=== ACTION ITEM ===
Render the lines from the start of the items through the line containing "Books: Reconciling Opening", including that line, as a JSON list of strings, one string per line, with blank lines omitted.

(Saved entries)
-*-
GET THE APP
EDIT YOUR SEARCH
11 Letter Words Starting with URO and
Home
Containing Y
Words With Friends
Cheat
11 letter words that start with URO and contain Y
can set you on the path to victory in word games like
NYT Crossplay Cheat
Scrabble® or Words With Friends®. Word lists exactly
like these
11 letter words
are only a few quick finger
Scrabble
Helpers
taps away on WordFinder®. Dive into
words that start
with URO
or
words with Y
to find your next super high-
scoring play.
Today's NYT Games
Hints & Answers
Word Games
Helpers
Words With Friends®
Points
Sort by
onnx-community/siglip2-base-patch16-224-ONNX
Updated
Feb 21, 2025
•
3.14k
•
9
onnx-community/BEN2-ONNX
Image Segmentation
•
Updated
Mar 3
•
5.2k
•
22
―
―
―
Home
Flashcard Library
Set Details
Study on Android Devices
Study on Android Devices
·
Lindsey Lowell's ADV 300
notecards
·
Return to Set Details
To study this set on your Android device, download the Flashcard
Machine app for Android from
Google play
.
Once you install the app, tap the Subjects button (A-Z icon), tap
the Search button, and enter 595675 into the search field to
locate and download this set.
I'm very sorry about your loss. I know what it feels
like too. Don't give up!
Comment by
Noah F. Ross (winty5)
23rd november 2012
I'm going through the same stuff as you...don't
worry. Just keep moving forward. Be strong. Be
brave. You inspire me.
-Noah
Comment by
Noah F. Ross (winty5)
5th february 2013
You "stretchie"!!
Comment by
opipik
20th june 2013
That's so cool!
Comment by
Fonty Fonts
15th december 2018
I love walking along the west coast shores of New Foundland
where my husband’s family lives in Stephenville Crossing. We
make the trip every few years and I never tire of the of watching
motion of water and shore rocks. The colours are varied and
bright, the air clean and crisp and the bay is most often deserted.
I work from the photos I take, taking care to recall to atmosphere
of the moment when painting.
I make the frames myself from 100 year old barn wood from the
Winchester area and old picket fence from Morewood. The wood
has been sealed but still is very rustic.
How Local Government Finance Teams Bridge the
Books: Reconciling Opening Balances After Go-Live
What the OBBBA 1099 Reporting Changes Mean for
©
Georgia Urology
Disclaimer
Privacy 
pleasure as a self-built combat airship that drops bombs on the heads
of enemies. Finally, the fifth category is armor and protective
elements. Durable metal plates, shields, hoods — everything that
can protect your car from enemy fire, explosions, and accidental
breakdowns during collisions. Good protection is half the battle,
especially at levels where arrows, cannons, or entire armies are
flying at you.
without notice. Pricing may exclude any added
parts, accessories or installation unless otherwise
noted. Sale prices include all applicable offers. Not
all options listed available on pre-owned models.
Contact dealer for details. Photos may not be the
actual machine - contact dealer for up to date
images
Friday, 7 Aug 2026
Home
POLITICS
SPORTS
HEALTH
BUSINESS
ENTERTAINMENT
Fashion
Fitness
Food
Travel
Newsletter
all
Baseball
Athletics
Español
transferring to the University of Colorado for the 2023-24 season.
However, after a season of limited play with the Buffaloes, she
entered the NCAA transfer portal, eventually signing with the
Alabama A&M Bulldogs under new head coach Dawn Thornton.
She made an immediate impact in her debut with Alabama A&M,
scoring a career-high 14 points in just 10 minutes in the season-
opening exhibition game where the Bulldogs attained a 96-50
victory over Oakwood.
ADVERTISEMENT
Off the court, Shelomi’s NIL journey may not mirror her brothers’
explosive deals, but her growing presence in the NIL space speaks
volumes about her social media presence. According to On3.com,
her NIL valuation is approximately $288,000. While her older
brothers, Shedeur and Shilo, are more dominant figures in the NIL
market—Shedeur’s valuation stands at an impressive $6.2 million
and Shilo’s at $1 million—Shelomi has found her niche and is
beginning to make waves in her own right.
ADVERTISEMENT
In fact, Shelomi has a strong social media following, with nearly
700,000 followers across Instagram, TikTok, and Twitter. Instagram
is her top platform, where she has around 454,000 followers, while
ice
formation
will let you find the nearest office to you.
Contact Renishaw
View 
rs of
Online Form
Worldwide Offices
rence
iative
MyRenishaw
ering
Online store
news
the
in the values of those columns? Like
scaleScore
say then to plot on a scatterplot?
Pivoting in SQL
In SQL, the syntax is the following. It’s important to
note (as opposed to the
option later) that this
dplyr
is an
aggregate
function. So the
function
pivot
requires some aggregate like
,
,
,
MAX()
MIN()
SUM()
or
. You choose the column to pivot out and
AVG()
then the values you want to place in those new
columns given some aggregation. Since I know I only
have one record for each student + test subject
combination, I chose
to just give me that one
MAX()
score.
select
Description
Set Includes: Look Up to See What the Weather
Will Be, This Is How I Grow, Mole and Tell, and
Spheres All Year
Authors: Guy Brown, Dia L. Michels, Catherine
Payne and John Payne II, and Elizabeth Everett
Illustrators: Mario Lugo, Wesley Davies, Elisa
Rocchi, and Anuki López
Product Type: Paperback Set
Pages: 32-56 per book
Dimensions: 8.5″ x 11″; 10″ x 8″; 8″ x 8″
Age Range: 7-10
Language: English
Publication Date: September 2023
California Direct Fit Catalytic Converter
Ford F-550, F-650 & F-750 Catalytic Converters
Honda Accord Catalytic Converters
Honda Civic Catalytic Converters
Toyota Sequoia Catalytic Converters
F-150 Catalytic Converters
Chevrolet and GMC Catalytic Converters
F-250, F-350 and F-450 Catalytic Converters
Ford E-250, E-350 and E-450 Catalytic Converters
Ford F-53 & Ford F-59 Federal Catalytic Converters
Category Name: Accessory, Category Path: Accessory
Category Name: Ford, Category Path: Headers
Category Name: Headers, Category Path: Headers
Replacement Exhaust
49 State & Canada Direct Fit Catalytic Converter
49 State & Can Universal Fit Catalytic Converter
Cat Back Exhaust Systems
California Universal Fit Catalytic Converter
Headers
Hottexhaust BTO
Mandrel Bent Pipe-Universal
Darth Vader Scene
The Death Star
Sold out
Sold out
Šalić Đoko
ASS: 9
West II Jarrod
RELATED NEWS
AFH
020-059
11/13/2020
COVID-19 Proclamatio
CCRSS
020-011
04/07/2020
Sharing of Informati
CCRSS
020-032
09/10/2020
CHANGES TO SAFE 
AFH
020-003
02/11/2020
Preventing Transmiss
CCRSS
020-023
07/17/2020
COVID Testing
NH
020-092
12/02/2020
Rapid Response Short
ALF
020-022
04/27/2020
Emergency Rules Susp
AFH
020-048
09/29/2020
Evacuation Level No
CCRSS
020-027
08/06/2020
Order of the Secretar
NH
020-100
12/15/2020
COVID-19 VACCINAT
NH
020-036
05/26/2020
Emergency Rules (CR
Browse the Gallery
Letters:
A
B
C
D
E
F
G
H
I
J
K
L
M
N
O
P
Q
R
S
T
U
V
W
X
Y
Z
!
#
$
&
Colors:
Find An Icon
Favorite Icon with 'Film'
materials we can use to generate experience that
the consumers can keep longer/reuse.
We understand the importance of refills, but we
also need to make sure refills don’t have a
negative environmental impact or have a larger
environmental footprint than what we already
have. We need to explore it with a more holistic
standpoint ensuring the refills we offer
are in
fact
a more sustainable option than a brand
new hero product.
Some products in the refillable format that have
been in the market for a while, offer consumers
-*-
=== PROBLEM SOLUTION ===
[
  "GET THE APP",
  "EDIT YOUR SEARCH",
  "11 Letter Words Starting with URO and",
  "Home",
  "Containing Y",
  "Words With Friends",
  "Cheat",
  "11 letter words that start with URO and contain Y",
  "can set you on the path to victory in word games like",
  "NYT Crossplay Cheat",
  "Scrabble® or Words With Friends®. Word lists exactly",
  "like these",
  "11 letter words",
  "are only a few quick finger",
  "Scrabble",
  "Helpers",
  "taps away on WordFinder®. Dive into",
  "words that start",
  "with URO",
  "or",
  "words with Y",
  "to find your next super high-",
  "scoring play.",
  "Today's NYT Games",
  "Hints & Answers",
  "Word Games",
  "Helpers",
  "Words With Friends®",
  "Points",
  "Sort by",
  "onnx-community/siglip2-base-patch16-224-ONNX",
  "Updated",
  "Feb 21, 2025",
  "•",
  "3.14k",
  "•",
  "9",
  "onnx-community/BEN2-ONNX",
  "Image Segmentation",
  "•",
  "Updated",
  "Mar 3",
  "•",
  "5.2k",
  "•",
  "22",
  "―",
  "―",
  "―",
  "Home",
  "Flashcard Library",
  "Set Details",
  "Study on Android Devices",
  "Study on Android Devices",
  "·",
  "Lindsey Lowell's ADV 300",
  "notecards",
  "·",
  "Return to Set Details",
  "To study this set on your Android device, download the Flashcard",
  "Machine app for Android from",
  "Google play",
  ".",
  "Once you install the app, tap the Subjects button (A-Z icon), tap",
  "the Search button, and enter 595675 into the search field to",
  "locate and download this set.",
  "I'm very sorry about your loss. I know what it feels",
  "like too. Don't give up!",
  "Comment by",
  "Noah F. Ross (winty5)",
  "23rd november 2012",
  "I'm going through the same stuff as you...don't",
  "worry. Just keep moving forward. Be strong. Be",
  "brave. You inspire me.",
  "-Noah",
  "Comment by",
  "Noah F. Ross (winty5)",
  "5th february 2013",
  "You \"stretchie\"!!",
  "Comment by",
  "opipik",
  "20th june 2013",
  "That's so cool!",
  "Comment by",
  "Fonty Fonts",
  "15th december 2018",
  "I love walking along the west coast shores of New Foundland",
  "where my husband’s family lives in Stephenville Crossing. We",
  "make the trip every few years and I never tire of the of watching",
  "motion of water and shore rocks. The colours are varied and",
  "bright, the air clean and crisp and the bay is most often deserted.",
  "I work from the photos I take, taking care to recall to atmosphere",
  "of the moment when painting.",
  "I make the frames myself from 100 year old barn wood from the",
  "Winchester area and old picket fence from Morewood. The wood",
  "has been sealed but still is very rustic.",
  "How Local Government Finance Teams Bridge the",
  "Books: Reconciling Opening Balances After Go-Live"
]